For a while in my 30’s, I lived in Midtown Memphis. It was a magical place, and still the best “scene” I have ever belonged to.
I had friends who were authors, musicians, lawyers, doctors, shopkeepers, poets, and gallery owners. I routinely went to art gallery openings, CD release parties, and book signings. For part of that time I owned a small coffee shop, and on Saturday nights we would have live music, so I came to know jazz piano players, bass guitarists, and plain old rockabilly vocalists.
And one of the people I knew was an Elvis impersonator.
Now, I don’t know what your mental framework for an Elvis Impersonator is, but he probably wasn’t that. For one thing, he didn’t look terribly much like Elvis, and he preferred the title “tribute artist”, anyway.
But man could he sing. He had the whole range, so he could do Hound Dog, or Jailhouse Rock, or Blue Christmas, or even In the Ghetto. He was pretty popular, and stayed busy enough that he made a living from his performing, which few folks do.
He never performed at my shop – we were too small for him – but he often came by if we had a band in, and one night he hung till we closed the doors. He and I closed the place down that night, sitting in the corner table, drinking red wine from plastic cups and soaking the night in, neither of us willing to break the spell and have it end.
He told me about his career – how he had tried to make a living as a singer-songwriter, and had almost had a record deal, when the guy he was dealing with committed suicide and it all went away.
“And so now you make a living singing someone else’s songs.” I said, sounding more judgmental than I meant to. “Does that ever bother you?”
“Most people sing other people’s songs,” he said. “The difference is, I make a living doing it, and most of them don’t. And I get to make a living making people happy, and using my voice, and it’s lovely. It isn’t what I had planned, but it’s good. And besides – it never works out how you think it will, anyway. And that’s OK.”
There is a long list of things I cannot do. That isn’t negative self-talk – it’s just the truth. My attempts at drawing have always fallen prey to my hand-to-eye coordination, and my mental box of colors is the 9 color box of crayons, not the 64 crayon box. Grey literally is my favorite color. I cannot sing or, heck, carry a tune. I’m tone deaf.
In short, visual and musical arts are both closed worlds to me. I don’t understand them, and I mean that literally. When my wife listens to music, she actually hears things I do not. When I was about 8 years old, my mom’s friend offered to teach me the piano, and that lasted 3 lessons, until my tone deafness became obvious.
And so, I came to believe that I was not “creative”.

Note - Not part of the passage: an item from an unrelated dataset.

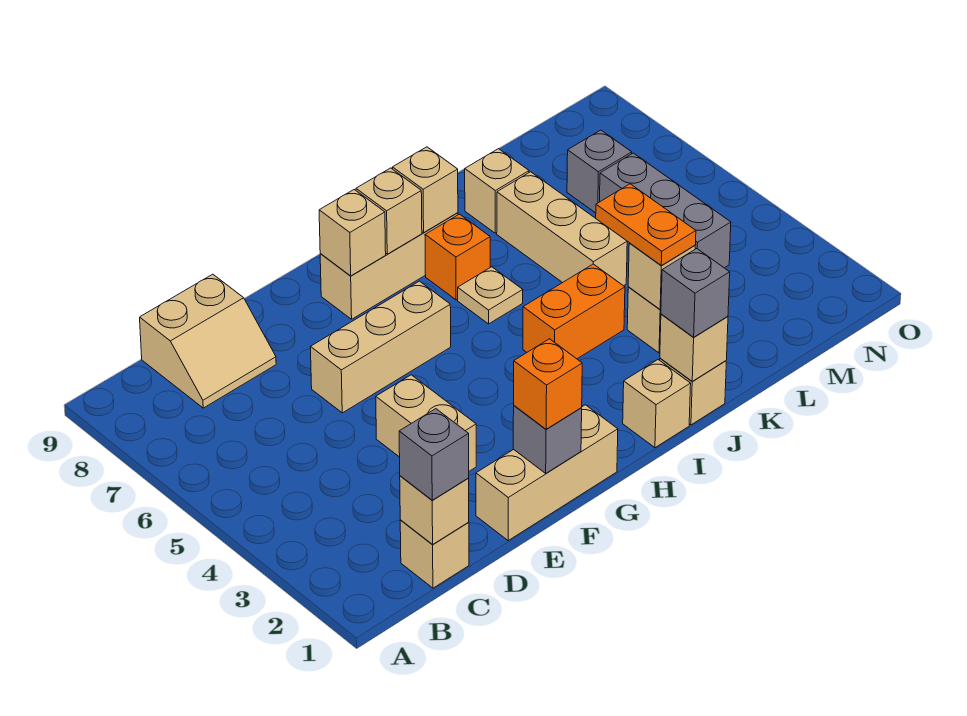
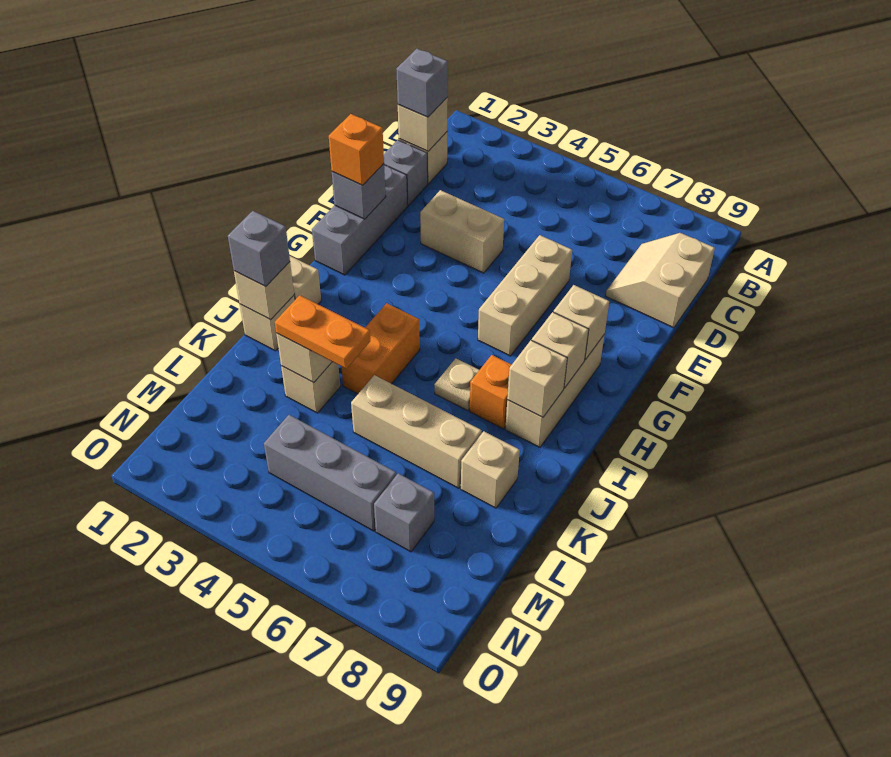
none -> grey 1x1 brick [384,140,428,206]
tan 1x3 brick [476,405,618,540] -> grey 1x3 brick [312,165,408,275]

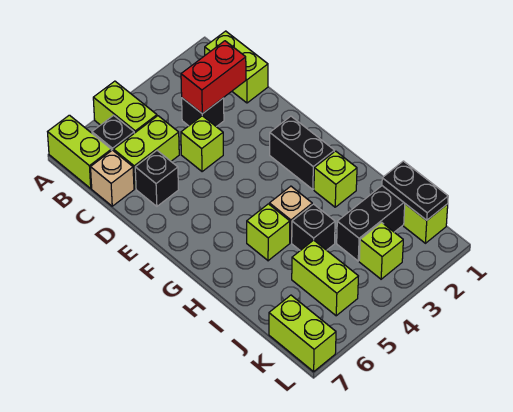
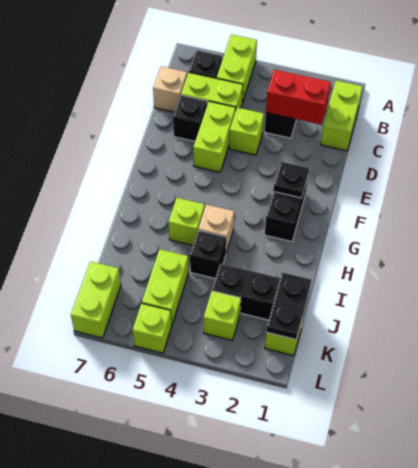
lime 1x2 brick [48,115,111,188] -> lime 1x2 brick moved to [193,101,236,172]
none -> black 1x1 plate [273,162,309,198]
lime 1x1 brick [314,151,357,207] -> lime 1x1 brick moved to [133,303,172,353]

Which is, objectively, silly. I mean, just today, on my day off, I have drafted a synopsis and first draft of an outline for a book I want to write. Then I spent time building out a new website to sell the items which I hand carve, and then went to the church to sketch out plans for part of the renovation there I am spear-heading. I came home and planted a rose bush, which will be the cornerstone of a memory garden I am planning, and I’m now writing a blog post, which will contain a story and which will finish out around 700 words, and what’s more, I’ve done more words than that daily for months now. And after I eat, I will go out to my workshop and carve some spoons and spatulas of my own design, which people will pay me money for.
I’m creative as hell. I’m just not a musician.
I guess what I’m saying is, it doesn’t always work out how you want it to. And that’s OK.